お腹の調子がなんとなく悪いといった慢性胃炎に処方される薬がガナトン錠50mg(一般名:イトプリド塩酸塩)です。
ガナトンの特徴や、薬局で患者さんから聞かれる質問についてまとめました。
ガナトンを服用する方の悩みや疑問を少しでも解決できると幸いです。
効能・効果
ガナトンが保険で処方される効能・効果です。
慢性胃炎における消化器症状(腹部膨満感、上腹部痛、食欲不振、胸やけ、悪心、嘔吐)
作用機序(メカニズム)
なぜガナトンが食欲不振や悪心に効果を示すのか作用機序について説明します。
ガナトンは消化管の副交感神経を亢進させアセチルコリン量を増やし胃腸運動を促進させます。
体がリラックスした状態、すなわち副交感神経が優位な状態では消化管からアセチルコリンという物質が放出され、胃腸の運動を活発にしています。
アセチルコリンは消化管にあるドパミンD2受容体で制御されており、ドパミンD2受容体にドパミンが結合することで、アセチルコリンの分泌が抑えられます。
ガナトン(イトプリド)はドパミンD2受容体にドパミンが結合するのを邪魔したり、アセチルコリンを分解するアセチルコリンエステラーゼという酵素の働きも邪魔することで、アセチルコリンの濃度を高め胃腸運動を促進し、悪心や食欲不振を改善します。
胃腸運動が遅いと、食事によって分泌された胃酸などの攻撃因子と胃粘膜の接触時間が長くなりますが、胃腸運動を速くすることで、攻撃因子と胃粘膜の接触時間を減らすことにも繋がります。
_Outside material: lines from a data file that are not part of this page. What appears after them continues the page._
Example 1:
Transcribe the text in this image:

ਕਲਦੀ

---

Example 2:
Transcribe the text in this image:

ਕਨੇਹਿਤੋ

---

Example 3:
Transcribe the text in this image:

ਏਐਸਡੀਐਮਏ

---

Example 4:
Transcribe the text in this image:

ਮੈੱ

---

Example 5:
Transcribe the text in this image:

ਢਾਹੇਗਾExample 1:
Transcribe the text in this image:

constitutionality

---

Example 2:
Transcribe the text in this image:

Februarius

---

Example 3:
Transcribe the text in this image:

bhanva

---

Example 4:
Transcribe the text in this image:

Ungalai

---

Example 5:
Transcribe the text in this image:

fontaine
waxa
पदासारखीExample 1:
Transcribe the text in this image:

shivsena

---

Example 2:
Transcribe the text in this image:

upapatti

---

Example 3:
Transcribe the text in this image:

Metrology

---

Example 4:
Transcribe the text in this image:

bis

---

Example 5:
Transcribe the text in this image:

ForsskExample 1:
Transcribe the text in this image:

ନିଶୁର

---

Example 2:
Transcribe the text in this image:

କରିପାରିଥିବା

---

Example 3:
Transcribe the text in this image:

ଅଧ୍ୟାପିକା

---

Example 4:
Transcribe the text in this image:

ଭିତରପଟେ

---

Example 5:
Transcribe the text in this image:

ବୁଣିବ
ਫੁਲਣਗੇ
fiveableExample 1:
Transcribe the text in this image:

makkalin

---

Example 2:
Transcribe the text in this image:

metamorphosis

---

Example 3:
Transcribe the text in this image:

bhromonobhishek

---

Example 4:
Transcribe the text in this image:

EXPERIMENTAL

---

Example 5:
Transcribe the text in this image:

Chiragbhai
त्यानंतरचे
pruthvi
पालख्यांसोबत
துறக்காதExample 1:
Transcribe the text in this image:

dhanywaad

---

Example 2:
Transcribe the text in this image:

また消化管のドパミン受容体を遮断することで、吐き気も抑える作用も持っています。
飲み方・食前に服用する理由・Tmax
ガナトン(イトプリド)は1日3回毎食前に服用します。
食前とは食事の20〜30分前のことをいいます。
薬を服用して血中濃度が最大になるまでの時間をTmax(ティーマックス)といいます。
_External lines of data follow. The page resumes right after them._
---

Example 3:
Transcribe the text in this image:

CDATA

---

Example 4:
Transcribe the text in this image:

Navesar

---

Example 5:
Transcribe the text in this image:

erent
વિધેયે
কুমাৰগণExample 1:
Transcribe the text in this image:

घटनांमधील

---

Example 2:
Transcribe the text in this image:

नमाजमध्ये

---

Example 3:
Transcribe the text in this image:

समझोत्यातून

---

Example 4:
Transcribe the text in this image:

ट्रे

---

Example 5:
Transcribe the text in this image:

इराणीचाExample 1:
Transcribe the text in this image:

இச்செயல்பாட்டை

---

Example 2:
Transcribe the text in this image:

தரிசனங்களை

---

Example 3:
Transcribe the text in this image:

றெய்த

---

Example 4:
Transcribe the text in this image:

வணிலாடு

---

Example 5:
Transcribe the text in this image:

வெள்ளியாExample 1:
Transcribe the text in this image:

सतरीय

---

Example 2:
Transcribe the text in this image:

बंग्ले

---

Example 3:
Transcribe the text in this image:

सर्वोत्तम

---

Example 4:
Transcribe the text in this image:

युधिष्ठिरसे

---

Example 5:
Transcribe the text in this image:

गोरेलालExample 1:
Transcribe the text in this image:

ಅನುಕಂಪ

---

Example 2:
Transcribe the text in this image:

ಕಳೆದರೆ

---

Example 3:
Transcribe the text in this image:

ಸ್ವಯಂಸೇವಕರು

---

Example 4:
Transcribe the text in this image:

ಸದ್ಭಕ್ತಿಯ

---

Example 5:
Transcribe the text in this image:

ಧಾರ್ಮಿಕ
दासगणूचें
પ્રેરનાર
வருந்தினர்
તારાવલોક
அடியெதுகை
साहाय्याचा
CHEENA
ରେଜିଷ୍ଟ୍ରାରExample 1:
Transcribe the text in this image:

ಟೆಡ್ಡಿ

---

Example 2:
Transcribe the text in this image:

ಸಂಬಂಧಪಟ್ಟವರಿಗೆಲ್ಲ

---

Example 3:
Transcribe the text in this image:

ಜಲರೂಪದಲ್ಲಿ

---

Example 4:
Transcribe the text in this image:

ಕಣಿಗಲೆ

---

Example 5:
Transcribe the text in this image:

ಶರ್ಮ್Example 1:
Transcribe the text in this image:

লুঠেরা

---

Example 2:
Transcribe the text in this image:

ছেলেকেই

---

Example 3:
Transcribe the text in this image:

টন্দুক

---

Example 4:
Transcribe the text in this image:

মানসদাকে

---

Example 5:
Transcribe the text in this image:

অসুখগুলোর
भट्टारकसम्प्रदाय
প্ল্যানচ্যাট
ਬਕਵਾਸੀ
ガナトンは服用して血中濃度が最大になる時間(Tmax)が0.58時間となっており、服用して約35分後に効果が最大となります。
つまり、ガナトンを食前に服用することで、食事中に効果を最大限に発揮させる目的があるのです。
錐体外路障害やプロラクチン分泌亢進が少ない
ドパミンD2受容体拮抗薬の中で脳に移行する薬を長期間連用した場合、錐体外路障害(パーキンソン様症状など)や乳腺を発達させるプロラクチン分泌亢進が問題になることがあります。
消化管の運動を整えるドパミンD2受容体拮抗薬にナウゼリン(一般名:ドンペリドン)やプリンペラン(一般名:メトプロクラミド)があります。
ナウゼリンやプリンペランといったドパミンD2受容体拮抗薬に比べて、ガナトンは錐体外路障害やプロラクチン分泌亢進による乳汁分泌や女性化乳房などの副作用が0.1%未満と少ないのが特徴です。
妊娠中・授乳中の服用
妊婦さんの場合、「治療上の有益性が危険性を上回る場合にOK」とされています。
妊婦又は妊娠している可能性のある婦人には、治療上の有益性が危険性を上回ると判断される場合にのみ投与すること (妊娠中の投与に関する安全性は確立していない)
引用元 ガナトン添付文書
授乳中の場合、母乳中に移行するため「授乳を中止すること」とされています。
授乳中の婦人への投与は避けることが望ましいが、 やむを得ず投与する場合は授乳を避けさせること(動物実験(ラット)で乳汁中に移行することが報告されている)
引用元 ガナトン添付文書
慢性胃炎の時はお菓子などの甘いものや揚げ物などの脂の多い食事は控えるようにしましょう。
カフェインを多く含むコーヒーや紅茶は胃酸を分泌しますので過剰に摂取するのは控えてください。
何よりもストレスをためずリラックスして日々過ごすことを心がけましょう。
疲れた時はしっかり睡眠をとって、休みの日は自分の好きな事に時間を費やしてみてはいかがでしょう。